TEXT SEGMENT =
+---+

Again from what I am reading here, it looks like a lack of nurse bees being talked about for sufficient division of labor for tending to the brood. Then as new brood emerges in the nuc, the bees then have more capability for expansion with forager force, defense, etc. That is why it is also imperative that adequate pollen and honey be also given with nucs at this time. That way the nurse bees just tend the brood, raise the queen, and get water and gain force as new brood emerges.

Also reason why entrances are closed down so they have less frontal area to guard.

Regards,

Dee A. Lusby


----------



## Linwood (Jun 6, 2002)

So if I put my nuc next to the mother I loose
my field bees, but will the new queen still
be alright with just the nurse bees and the
new emerging bees? I don't think I got as
many extra bees in the nuc when I made it.
So maybe I should leave it at the location it's at now. Linwood


----------



## Linwood (Jun 6, 2002)

I forgot to say that I let the bees make a
queen cell them selfs.they do have plenty
of honey and they have been bringing in pollen. I need to make my mind up because I
think the queen cell is going to emerge by
the 11th.
thanks. Linwood


----------



## Dee A. Lusby (Oct 4, 2000)

Linwood,

Your nurse bee population are the key to your new queen making it really, not the field bees, but you will need adquate amounts.

+---+

RECORD SET =
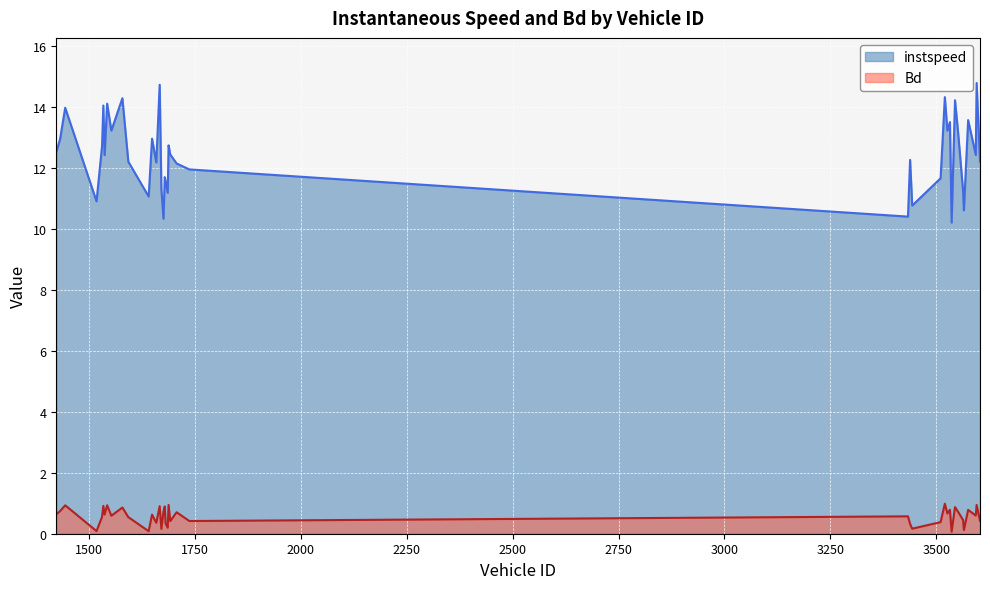

What is the approximate value of Bd at 1692?

0.4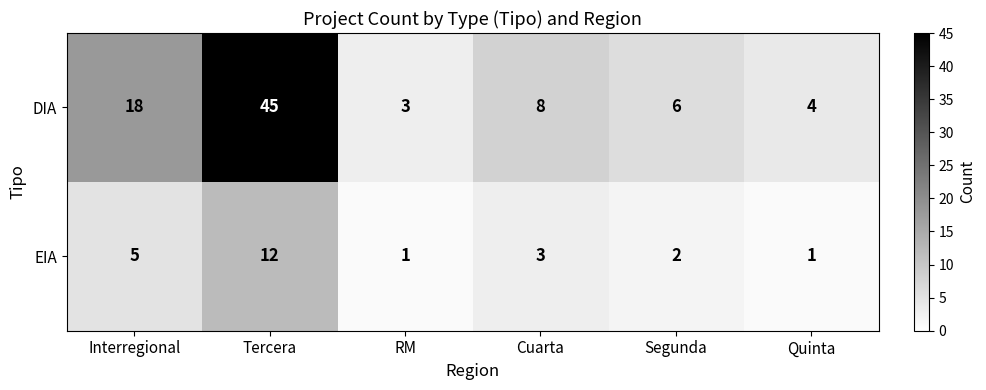

What value does the DIA series have at Cuarta?

8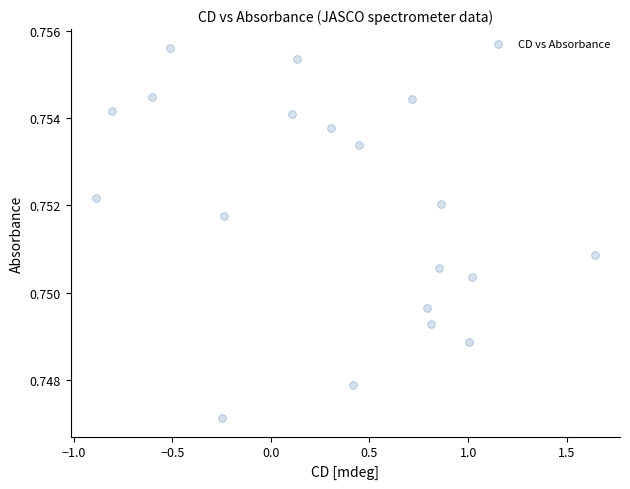

What is the range of X values (max minus min)?

2.5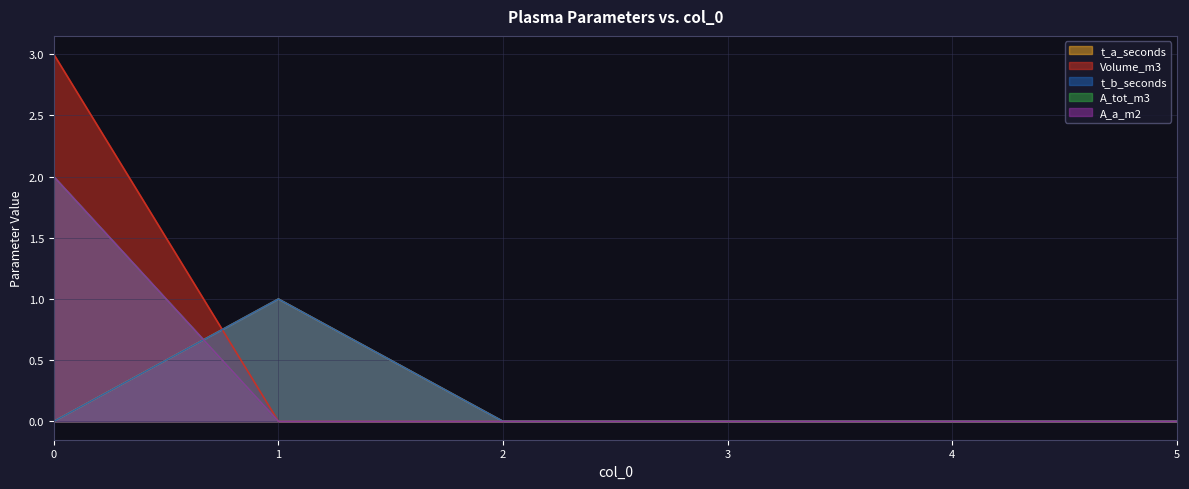

Is it true that A_tot_m3 equals 0 at 1?

True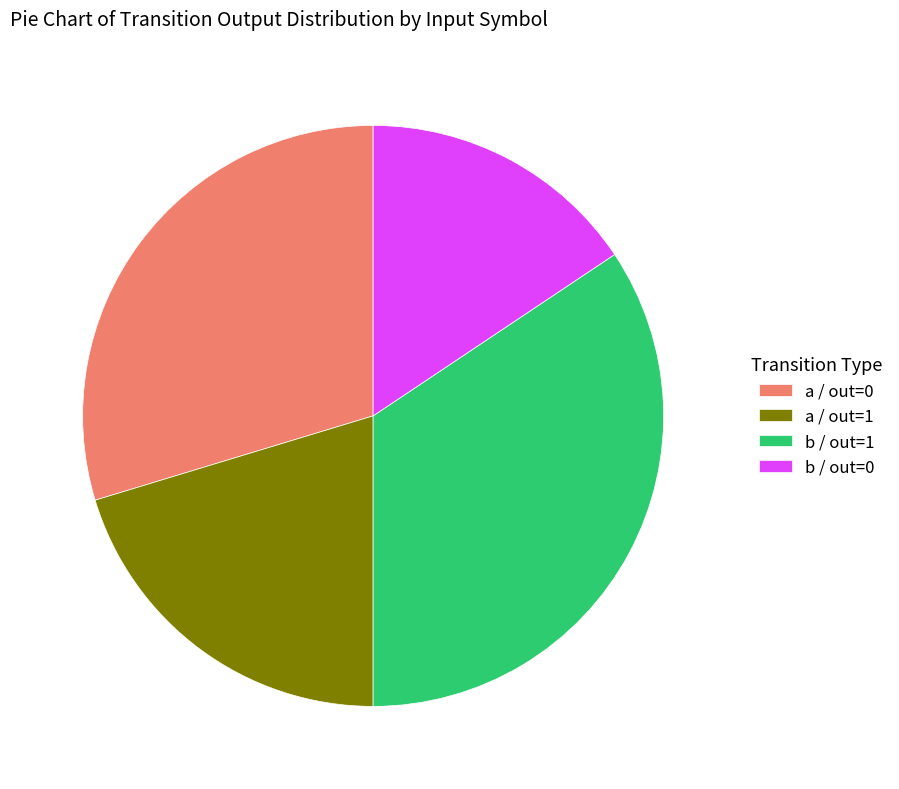

What is the smallest slice in the pie chart?

b / out=0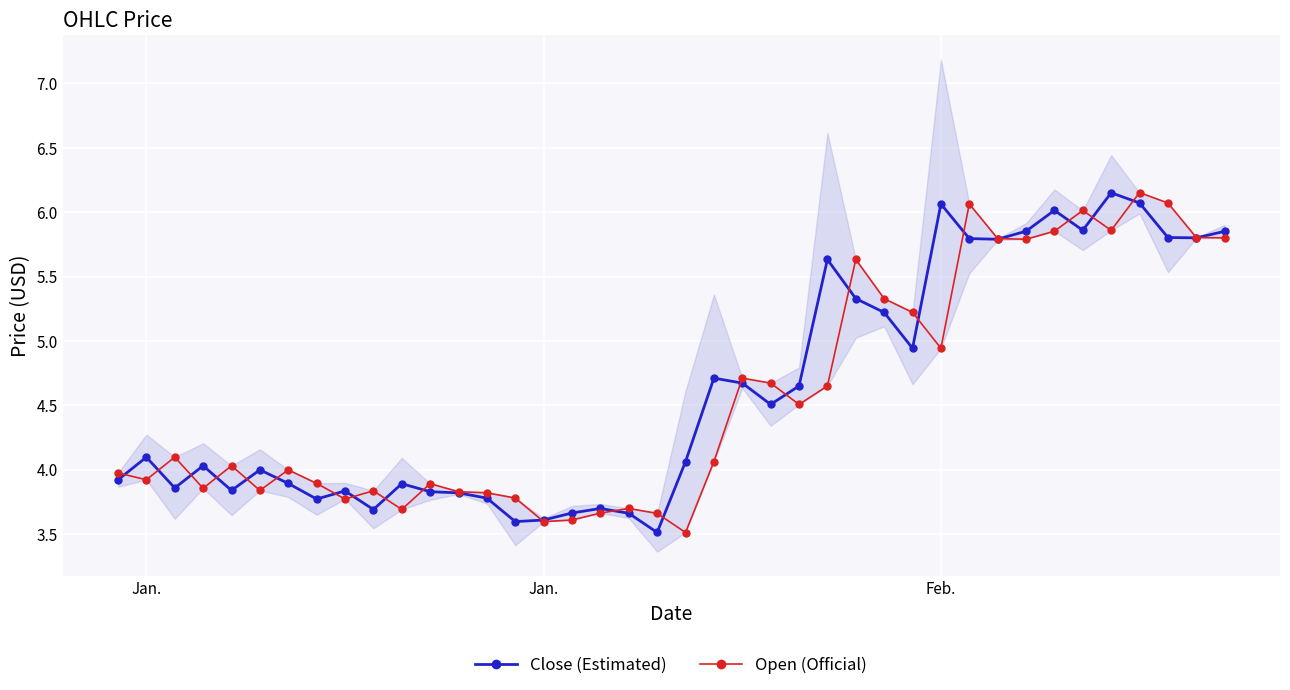

What is the average value of the Open (Official) series?

4.6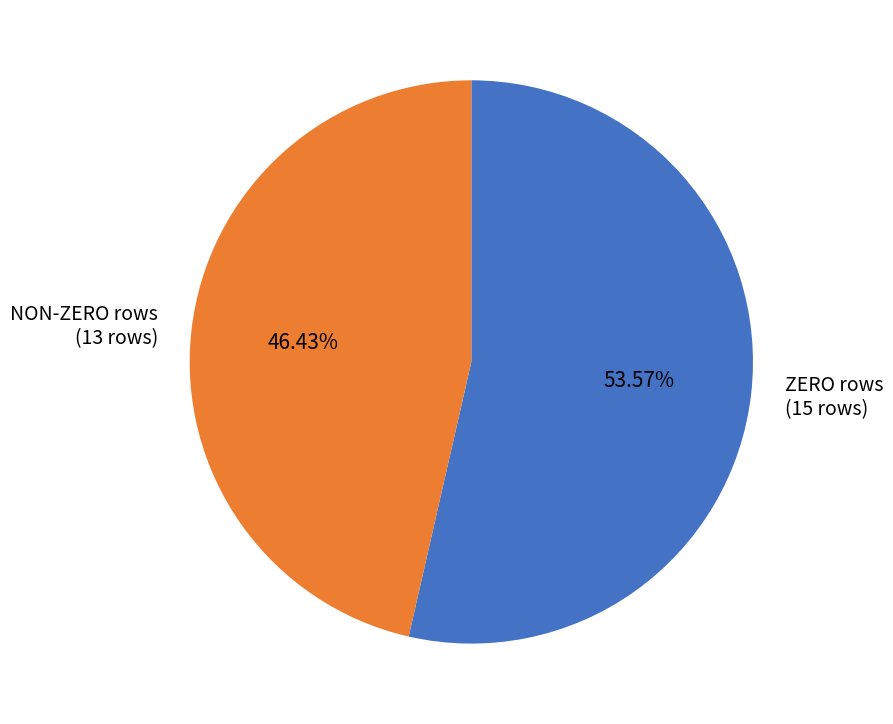

To the nearest percent, what is the difference between the largest and smallest slice percentages?

7%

+---+

TASKS =
• A. From the beekeeping thread, give the passage from "Again from what" up to and including "area to guard.", swapping "nurse bees" for "house bees".
• B. Answer these questions about the beekeeping thread:
(i) What reason does it give for closing down entrances?
(ii) By what date does Linwood think the queen cell will emerge?
(iii) In Dee A. Lusby's reply to Linwood, what is the key to the new queen making it?

PER-TASK ANSWERS =
• A.
Again from what I am reading here, it looks like a lack of house bees being talked about for sufficient division of labor for tending to the brood. Then as new brood emerges in the nuc, the bees then have more capability for expansion with forager force, defense, etc. That is why it is also imperative that adequate pollen and honey be also given with nucs at this time. That way the house bees just tend the brood, raise the queen, and get water and gain force as new brood emerges.

Also reason why entrances are closed down so they have less frontal area to guard.

• B.
(i) So the bees have less frontal area to guard.
(ii) By the 11th.
(iii) The nurse bee population.